Le 14 janvier 2024, Fatima est enlevée par trois soldats des Forces de soutien rapide. Au prétexte que son oncle travaille dans les douanes, elle est accusée de collaboration avec l’armée régulière. « Ils m’ont emmenée dans une maison obscure. Il était minuit et demi environ. C’était très sombre, mais je pouvais sentir l’odeur du sang. Après m’avoir frappée, ils m’ont traînée par la jambe dans les escaliers jusqu’au deuxième étage. Le plus gradé d’entre eux est venu à moi. Il m’a dit : “Tu collabores avec l’armée. Je vais te violer pour jeter la honte sur ton oncle”. J’ai dit que j’étais tout juste mariée, que j’étais encore vierge. Il a dit : “Je ne connais pas ce mot”. Il m’a violée, pleure la jeune femme. Il est redescendu. Le deuxième soldat est monté, puis le troisième. »

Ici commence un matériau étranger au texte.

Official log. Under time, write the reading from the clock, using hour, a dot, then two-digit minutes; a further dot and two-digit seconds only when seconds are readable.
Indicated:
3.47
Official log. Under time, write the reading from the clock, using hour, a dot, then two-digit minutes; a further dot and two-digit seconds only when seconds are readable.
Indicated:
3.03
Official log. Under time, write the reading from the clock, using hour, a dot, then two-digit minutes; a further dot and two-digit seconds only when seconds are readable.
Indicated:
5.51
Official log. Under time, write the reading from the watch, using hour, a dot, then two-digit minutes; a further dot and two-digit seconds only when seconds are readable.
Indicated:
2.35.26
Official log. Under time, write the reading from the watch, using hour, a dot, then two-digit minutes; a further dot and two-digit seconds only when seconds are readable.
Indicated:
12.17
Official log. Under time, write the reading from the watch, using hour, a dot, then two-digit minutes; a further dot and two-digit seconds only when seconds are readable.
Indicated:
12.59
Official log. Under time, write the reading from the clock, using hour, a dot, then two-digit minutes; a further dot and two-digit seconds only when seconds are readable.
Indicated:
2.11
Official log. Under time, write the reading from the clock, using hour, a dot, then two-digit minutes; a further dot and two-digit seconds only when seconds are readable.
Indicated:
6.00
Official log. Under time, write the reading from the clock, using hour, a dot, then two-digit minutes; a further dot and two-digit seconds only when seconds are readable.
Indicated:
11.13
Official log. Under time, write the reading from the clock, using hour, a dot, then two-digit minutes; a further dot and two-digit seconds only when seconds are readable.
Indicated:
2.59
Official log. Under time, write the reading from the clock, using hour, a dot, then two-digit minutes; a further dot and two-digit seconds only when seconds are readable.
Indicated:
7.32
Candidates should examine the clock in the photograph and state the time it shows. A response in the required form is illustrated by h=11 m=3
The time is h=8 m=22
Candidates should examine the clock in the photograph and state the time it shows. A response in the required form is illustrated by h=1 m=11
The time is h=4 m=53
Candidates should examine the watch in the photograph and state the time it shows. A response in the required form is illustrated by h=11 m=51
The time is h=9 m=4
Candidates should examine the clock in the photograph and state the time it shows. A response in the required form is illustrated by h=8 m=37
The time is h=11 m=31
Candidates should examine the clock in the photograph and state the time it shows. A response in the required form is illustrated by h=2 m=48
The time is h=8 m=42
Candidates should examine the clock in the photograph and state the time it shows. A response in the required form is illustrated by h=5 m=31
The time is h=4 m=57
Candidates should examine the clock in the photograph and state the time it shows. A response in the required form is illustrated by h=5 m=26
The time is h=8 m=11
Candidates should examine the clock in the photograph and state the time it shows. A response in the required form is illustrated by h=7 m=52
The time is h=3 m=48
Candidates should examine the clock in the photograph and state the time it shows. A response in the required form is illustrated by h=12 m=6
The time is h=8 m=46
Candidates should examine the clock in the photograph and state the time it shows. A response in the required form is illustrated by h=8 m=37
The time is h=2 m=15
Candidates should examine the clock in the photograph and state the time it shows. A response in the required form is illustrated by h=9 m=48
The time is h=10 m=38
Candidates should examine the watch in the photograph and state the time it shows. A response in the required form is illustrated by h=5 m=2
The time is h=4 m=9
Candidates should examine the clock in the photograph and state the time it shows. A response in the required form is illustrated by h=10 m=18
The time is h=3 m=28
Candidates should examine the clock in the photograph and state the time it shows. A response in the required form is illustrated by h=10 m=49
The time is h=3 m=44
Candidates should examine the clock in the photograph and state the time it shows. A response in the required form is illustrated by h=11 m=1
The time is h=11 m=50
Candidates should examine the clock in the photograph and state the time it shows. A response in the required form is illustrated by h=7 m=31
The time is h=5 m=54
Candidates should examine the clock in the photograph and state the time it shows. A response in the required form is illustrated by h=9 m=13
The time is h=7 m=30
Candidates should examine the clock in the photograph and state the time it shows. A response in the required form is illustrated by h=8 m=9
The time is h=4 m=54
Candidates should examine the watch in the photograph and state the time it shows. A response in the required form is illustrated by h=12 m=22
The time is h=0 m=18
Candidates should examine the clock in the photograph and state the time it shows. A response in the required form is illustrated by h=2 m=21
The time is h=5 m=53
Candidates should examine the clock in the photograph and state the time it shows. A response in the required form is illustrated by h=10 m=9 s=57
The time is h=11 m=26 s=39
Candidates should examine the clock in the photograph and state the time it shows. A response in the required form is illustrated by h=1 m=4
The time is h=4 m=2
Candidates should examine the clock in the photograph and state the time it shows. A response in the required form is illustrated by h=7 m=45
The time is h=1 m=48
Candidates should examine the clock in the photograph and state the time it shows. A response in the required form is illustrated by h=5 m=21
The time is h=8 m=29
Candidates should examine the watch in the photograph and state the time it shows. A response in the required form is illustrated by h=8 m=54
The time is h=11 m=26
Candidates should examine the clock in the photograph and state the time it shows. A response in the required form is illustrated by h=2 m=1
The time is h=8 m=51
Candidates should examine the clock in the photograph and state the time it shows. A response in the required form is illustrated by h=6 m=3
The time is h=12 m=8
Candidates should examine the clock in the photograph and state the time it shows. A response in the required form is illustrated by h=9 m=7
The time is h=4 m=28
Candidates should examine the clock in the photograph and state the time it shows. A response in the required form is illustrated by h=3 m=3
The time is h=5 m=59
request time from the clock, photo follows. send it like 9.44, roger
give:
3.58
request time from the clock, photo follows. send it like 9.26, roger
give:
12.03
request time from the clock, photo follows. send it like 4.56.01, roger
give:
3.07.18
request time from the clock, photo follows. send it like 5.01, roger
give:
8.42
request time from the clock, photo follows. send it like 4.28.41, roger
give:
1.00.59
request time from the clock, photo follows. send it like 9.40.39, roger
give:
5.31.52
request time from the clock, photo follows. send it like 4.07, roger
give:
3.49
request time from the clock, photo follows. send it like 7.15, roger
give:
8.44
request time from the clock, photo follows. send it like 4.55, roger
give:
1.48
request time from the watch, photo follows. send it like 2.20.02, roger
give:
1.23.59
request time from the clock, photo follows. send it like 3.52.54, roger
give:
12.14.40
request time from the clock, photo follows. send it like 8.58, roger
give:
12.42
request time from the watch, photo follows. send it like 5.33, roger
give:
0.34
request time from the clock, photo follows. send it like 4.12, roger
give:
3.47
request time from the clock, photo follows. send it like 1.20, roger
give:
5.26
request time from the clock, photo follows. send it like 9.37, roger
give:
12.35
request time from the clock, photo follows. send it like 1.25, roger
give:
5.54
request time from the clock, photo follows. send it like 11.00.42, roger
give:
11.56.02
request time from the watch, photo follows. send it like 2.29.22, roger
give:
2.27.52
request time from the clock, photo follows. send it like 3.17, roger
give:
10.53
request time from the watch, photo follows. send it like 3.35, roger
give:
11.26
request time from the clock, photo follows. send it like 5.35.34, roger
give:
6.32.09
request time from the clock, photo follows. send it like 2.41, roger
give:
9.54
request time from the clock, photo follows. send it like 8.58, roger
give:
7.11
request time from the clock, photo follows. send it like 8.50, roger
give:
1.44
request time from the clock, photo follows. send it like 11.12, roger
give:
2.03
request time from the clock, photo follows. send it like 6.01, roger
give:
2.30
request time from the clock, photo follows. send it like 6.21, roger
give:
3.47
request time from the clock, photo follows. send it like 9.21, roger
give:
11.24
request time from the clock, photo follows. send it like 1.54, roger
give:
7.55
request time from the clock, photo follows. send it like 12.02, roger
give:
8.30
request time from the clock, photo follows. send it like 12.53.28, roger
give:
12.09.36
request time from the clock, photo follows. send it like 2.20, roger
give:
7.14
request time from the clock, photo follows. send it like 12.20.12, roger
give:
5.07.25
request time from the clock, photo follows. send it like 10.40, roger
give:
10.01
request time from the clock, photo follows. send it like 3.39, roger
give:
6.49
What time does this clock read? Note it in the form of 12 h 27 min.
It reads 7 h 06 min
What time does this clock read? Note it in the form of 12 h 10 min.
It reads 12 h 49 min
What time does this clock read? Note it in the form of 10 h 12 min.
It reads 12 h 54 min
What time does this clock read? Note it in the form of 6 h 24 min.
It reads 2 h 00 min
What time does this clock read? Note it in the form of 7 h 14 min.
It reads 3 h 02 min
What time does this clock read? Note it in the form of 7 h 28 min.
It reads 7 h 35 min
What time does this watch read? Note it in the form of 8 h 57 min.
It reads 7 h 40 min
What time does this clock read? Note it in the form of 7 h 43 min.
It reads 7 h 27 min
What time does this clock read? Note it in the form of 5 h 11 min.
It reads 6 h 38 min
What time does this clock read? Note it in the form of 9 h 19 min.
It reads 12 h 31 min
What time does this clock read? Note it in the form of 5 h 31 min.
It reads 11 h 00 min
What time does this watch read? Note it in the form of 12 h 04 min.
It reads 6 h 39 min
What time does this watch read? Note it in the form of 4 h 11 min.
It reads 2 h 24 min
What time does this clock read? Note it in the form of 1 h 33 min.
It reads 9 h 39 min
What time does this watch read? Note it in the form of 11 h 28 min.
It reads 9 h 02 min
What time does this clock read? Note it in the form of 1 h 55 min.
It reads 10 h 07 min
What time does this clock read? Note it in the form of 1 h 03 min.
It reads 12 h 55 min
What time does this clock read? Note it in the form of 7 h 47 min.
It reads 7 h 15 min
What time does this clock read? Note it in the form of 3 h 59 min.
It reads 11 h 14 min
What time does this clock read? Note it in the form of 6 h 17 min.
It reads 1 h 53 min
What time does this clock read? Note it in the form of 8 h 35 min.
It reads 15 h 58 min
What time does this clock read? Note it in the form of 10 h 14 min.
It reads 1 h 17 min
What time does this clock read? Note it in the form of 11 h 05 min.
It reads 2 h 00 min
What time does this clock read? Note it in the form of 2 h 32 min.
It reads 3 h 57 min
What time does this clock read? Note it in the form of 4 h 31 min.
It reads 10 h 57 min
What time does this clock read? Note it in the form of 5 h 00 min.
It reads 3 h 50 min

« J’étais devenue sa chose »
Ce que raconte Fatima est arrivé à des milliers d’autres. Selon nos informations, les paramilitaires ont organisé un trafic d’esclaves sexuelles à travers le pays. Des centaines de femmes ont été vendues sur des marchés au Darfour. « L’un d’entre eux a dit : “Maintenant, on la bute”. Il a tiré en l’air. Mais l’officier a dit : “Non, moi, je la veux. Je la prends avec moi”. Il m’a dit que j’aurais la vie sauve à une condition : “Tu rentres chez toi, tu prends tes affaires, et à 5 heures du matin, tu pars avec moi. On va aller à Nyala, ou à El Fasher (au Darfour).” Après m’avoir violée, j’étais devenue sa chose, il pensait pouvoir faire de moi ce qu’il voulait. Quand je suis rentrée chez moi, je ne tenais plus debout. J’ai tout raconté à ma mère qui m’a dit : “Tu ne pars pas avec eux”. Elle a demandé au voisin de faire le guet. Il n’y avait personne dans la rue. À 3 heures du matin, on s’est enfui. »
Une fois franchies les lignes de front, Fatima est interrogée par les renseignements de l’armée régulière. Ils veulent des informations sur l’ennemi. Personne ne se soucie de son état. C’est un nouvel enfer qui commence, celui du silence. « Quand mon mari l’a su, il s’est énervé, il a voulu divorcer. Au bout d’un mois, il a dit qu’il avait reçu un message de Dieu. Il a accepté de me garder à la condition que je ne dise rien à sa famille ni à personne. Chez nous au Soudan, ce sont des choses qu’on ne peut pas dire, c’est la honte. En dehors de mes parents, de ma tante, personne ne sait. »
Quatre ans après la révolution contre le régime d’Omar el-Béchir, qui avait porté un vent d’espoir pour les femmes, les Soudanaises sont les premières victimes de la guerre.